NORTH-East mountaineer Alan Hinkes has announced the next instalment of his bid to become the first Brit to climb all 14 of the world's highest mountains.

Alan is flying to the Himalayas later this week to tackle Annapurna - at 8,091m high, one of 14 8,000m-plus summits in the world - which he hopes to conquer by May.

Challenge 8000 has already seen him reach the top of many of the world's most famous and dangerous mountains, including Everest, K2 and Nanga Parbat.

Since 1987, Alan has climbed 11 of the peaks, leaving only Annapurna, Dhaulagiri and Kangchenjunga to summit.

All the peaks are in what mountaineers call the Death Zone - an unforgiving environment where the body rapidly deteriorates and no-one can survive for more than a few days.

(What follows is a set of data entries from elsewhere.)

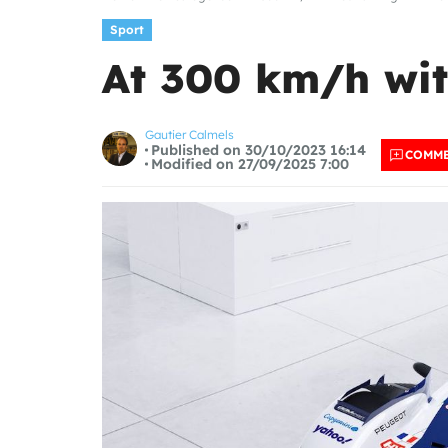
Sport
At 300 km/h wit
Gautier Calmels
Published on 30/10/2023 16:14
COMM
Modified on 27/09/2025 7:00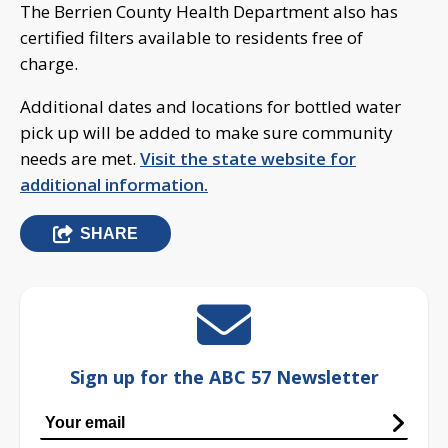
The Berrien County Health Department also has
certified filters available to residents free of
charge.
Additional dates and locations for bottled water
pick up will be added to make sure community
needs are met.
Visit the state website for
additional information.
SHARE
Sign up for the ABC 57 Newsletter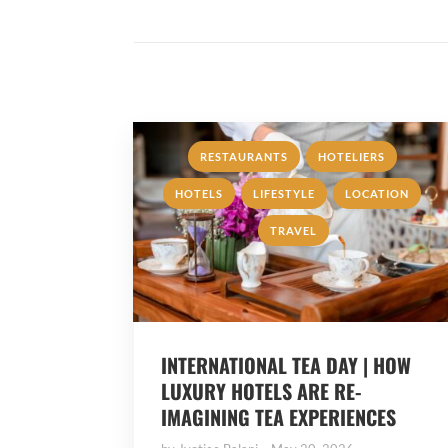
,
,
RESTAURANTS
HOTELIERS
,
,
,
HOTELS
LIFESTYLE
LOCATION
TRAVEL
INTERNATIONAL TEA DAY | HOW
LUXURY HOTELS ARE RE-
IMAGINING TEA EXPERIENCES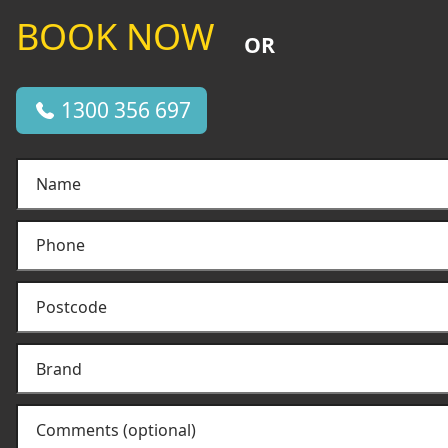
BOOK NOW
OR
1300 356 697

Annapurna, like its fellow 8,000m peaks, is a dangerous proposition, but one Alan feels confident of conquering.

The Northallerton, North Yorkshire-born climber, who now works for Berghaus, said: "Annapurna is notorious for avalanches and huge seracs - or ice cliffs - which break off and engulf the exposed mountain slopes.

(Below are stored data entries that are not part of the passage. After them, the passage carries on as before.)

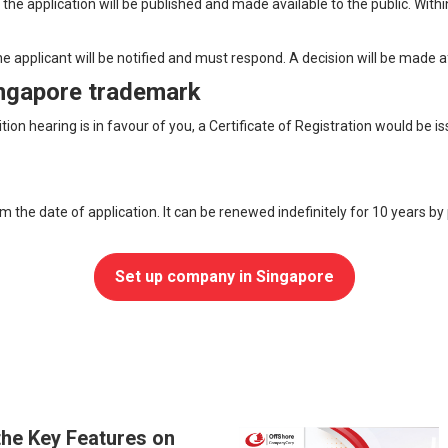
the application will be published and made available to the public. Withi
he applicant will be notified and must respond. A decision will be made a
Singapore trademark
sition hearing is in favour of you, a Certificate of Registration would b
om the date of application. It can be renewed indefinitely for 10 years b
Set up company in Singapore
the Key Features on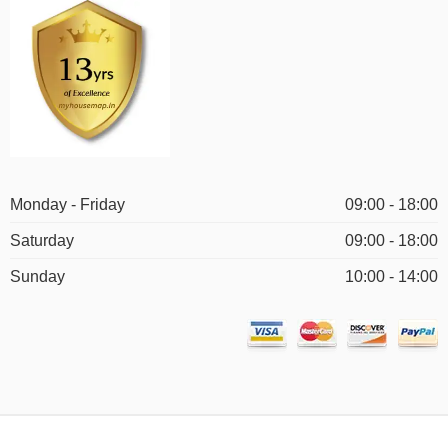
Monday - Friday
09:00 - 18:00
Saturday
09:00 - 18:00
Sunday
10:00 - 14:00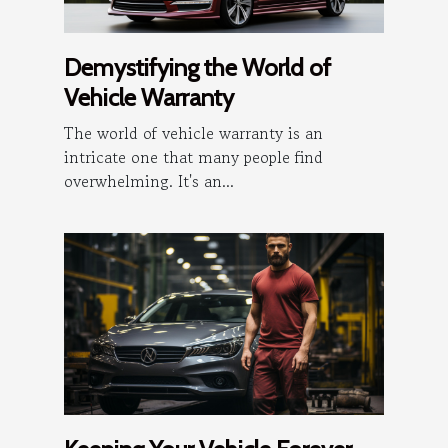
Demystifying the World of
Vehicle Warranty
The world of vehicle warranty is an
intricate one that many people find
overwhelming. It's an...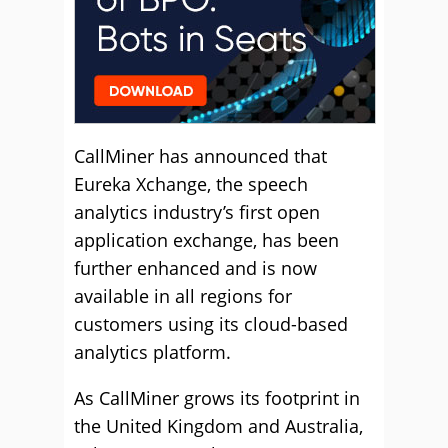
CallMiner has announced that
Eureka Xchange, the speech
analytics industry’s first open
application exchange, has been
further enhanced and is now
available in all regions for
customers using its cloud-based
analytics platform.
As CallMiner grows its footprint in
the United Kingdom and Australia,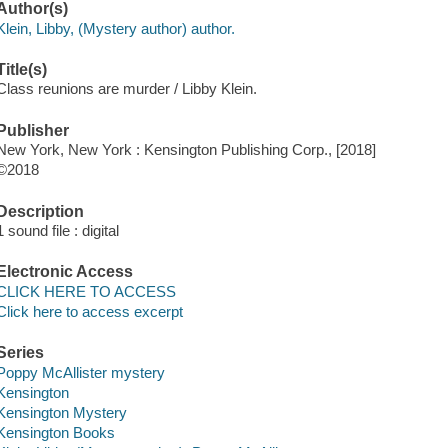
Author(s)
Klein, Libby, (Mystery author) author.
Title(s)
Class reunions are murder / Libby Klein.
Publisher
New York, New York : Kensington Publishing Corp., [2018]
©2018
Description
1 sound file : digital
Electronic Access
CLICK HERE TO ACCESS
Click here to access excerpt
Series
Poppy McAllister mystery
Kensington
Kensington Mystery
Kensington Books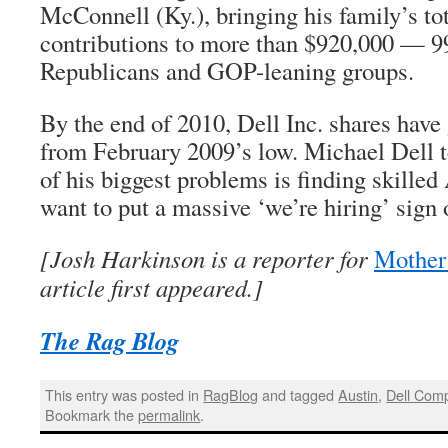
McConnell (Ky.), bringing his family’s to
contributions to more than $920,000 — 9
Republicans and GOP-leaning groups.
By the end of 2010, Dell Inc. shares hav
from February 2009’s low. Michael Dell te
of his biggest problems is finding skille
want to put a massive ‘we’re hiring’ sign 
[Josh Harkinson is a reporter for
Mother
article first appeared.]
The Rag Blog
This entry was posted in
RagBlog
and tagged
Austin
,
Dell Com
Bookmark the
permalink
.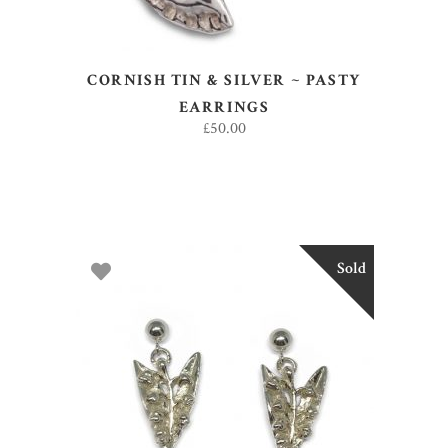
CORNISH TIN & SILVER ~ PASTY
EARRINGS
£
50.00
Sold
READ MORE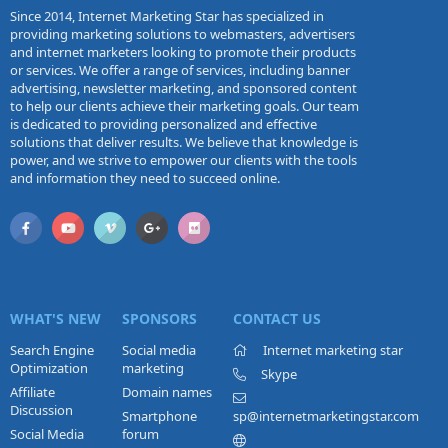
Since 2014, Internet Marketing Star has specialized in
providing marketing solutions to webmasters, advertisers
and internet marketers looking to promote their products
or services. We offer a range of services, including banner
advertising, newsletter marketing, and sponsored content
to help our clients achieve their marketing goals. Our team
is dedicated to providing personalized and effective
solutions that deliver results. We believe that knowledge is
power, and we strive to empower our clients with the tools
and information they need to succeed online.
WHAT'S NEW
SPONSORS
CONTACT US
Search Engine
Social media
Internet marketing star
Optimization
marketing
Skype
Affiliate
Domain names
Discussion
Smartphone
sp@internetmarketingstar.com
Social Media
forum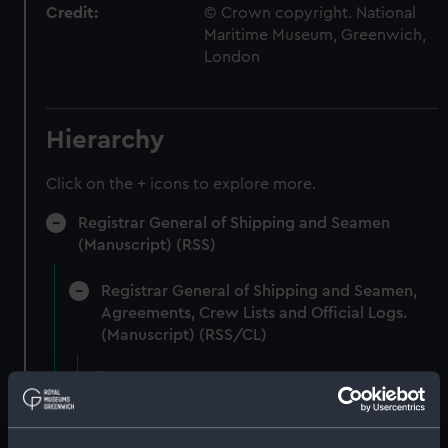
Credit:
© Crown copyright. National
Maritime Museum, Greenwich,
London
Hierarchy
Click on the + icons to explore more.
Registrar General of Shipping and Seamen
(Manuscript) (RSS)
Registrar General of Shipping and Seamen,
Agreements, Crew Lists and Official Logs.
(Manuscript) (RSS/CL)
Registrar General Of Shipping And
Seamen, Agreements, Crew Lists And
Official Logs (Manuscript) (RSS/CL/1862)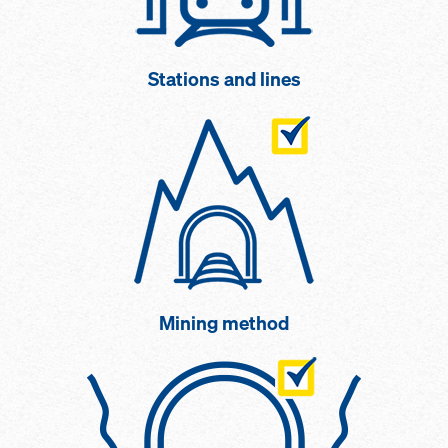
Stations and lines
Mining method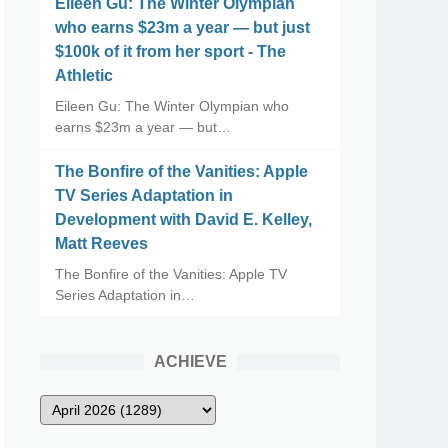
Eileen Gu: The Winter Olympian
who earns $23m a year — but just
$100k of it from her sport - The
Athletic
Eileen Gu: The Winter Olympian who
earns $23m a year — but…
The Bonfire of the Vanities: Apple
TV Series Adaptation in
Development with David E. Kelley,
Matt Reeves
The Bonfire of the Vanities: Apple TV
Series Adaptation in…
ACHIEVE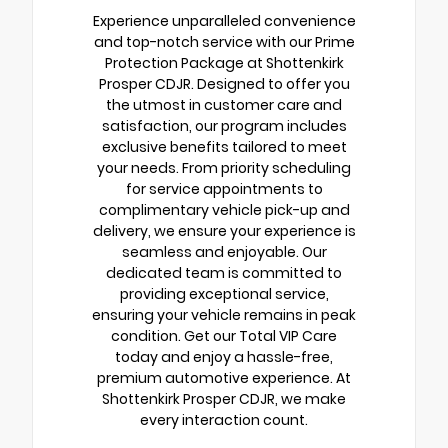
Experience unparalleled convenience
and top-notch service with our Prime
Protection Package at Shottenkirk
Prosper CDJR. Designed to offer you
the utmost in customer care and
satisfaction, our program includes
exclusive benefits tailored to meet
your needs. From priority scheduling
for service appointments to
complimentary vehicle pick-up and
delivery, we ensure your experience is
seamless and enjoyable. Our
dedicated team is committed to
providing exceptional service,
ensuring your vehicle remains in peak
condition. Get our Total VIP Care
today and enjoy a hassle-free,
premium automotive experience. At
Shottenkirk Prosper CDJR, we make
every interaction count.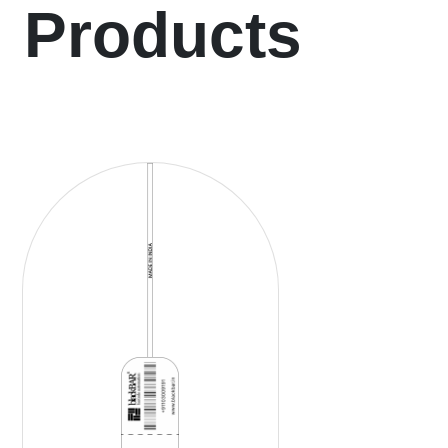
Products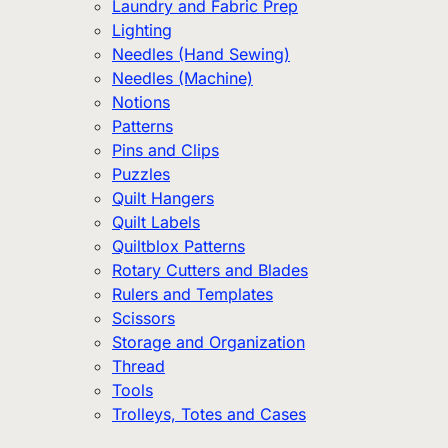
Laundry and Fabric Prep
Lighting
Needles (Hand Sewing)
Needles (Machine)
Notions
Patterns
Pins and Clips
Puzzles
Quilt Hangers
Quilt Labels
Quiltblox Patterns
Rotary Cutters and Blades
Rulers and Templates
Scissors
Storage and Organization
Thread
Tools
Trolleys, Totes and Cases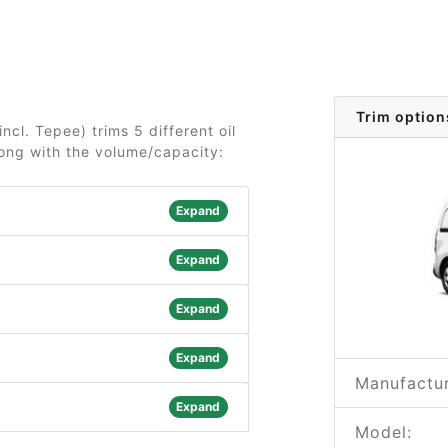
Trim option
ncl. Tepee) trims 5 different oil
long with the volume/capacity:
Expand
Expand
Expand
Expand
Manufactur
Expand
Model:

"My plan is to minimise the risk by climbing lightweight. I do not have a death wish and I climb to live, not to die.

"The summit is optional - returning is mandatory."

Alan's scrapes with perils large and small are well documented. He narrowly escaped a lonely death after he plunged into a crevasse while climbing the world's third highest peak, Kangchenjunga, in the Himalayas.

He called off an assault on a Pakistani peak after sneezing on chapati flour, and on a previous expedition in Nepal he slipped on a leaf on a muddy path, impaling his thigh on a bamboo shoot.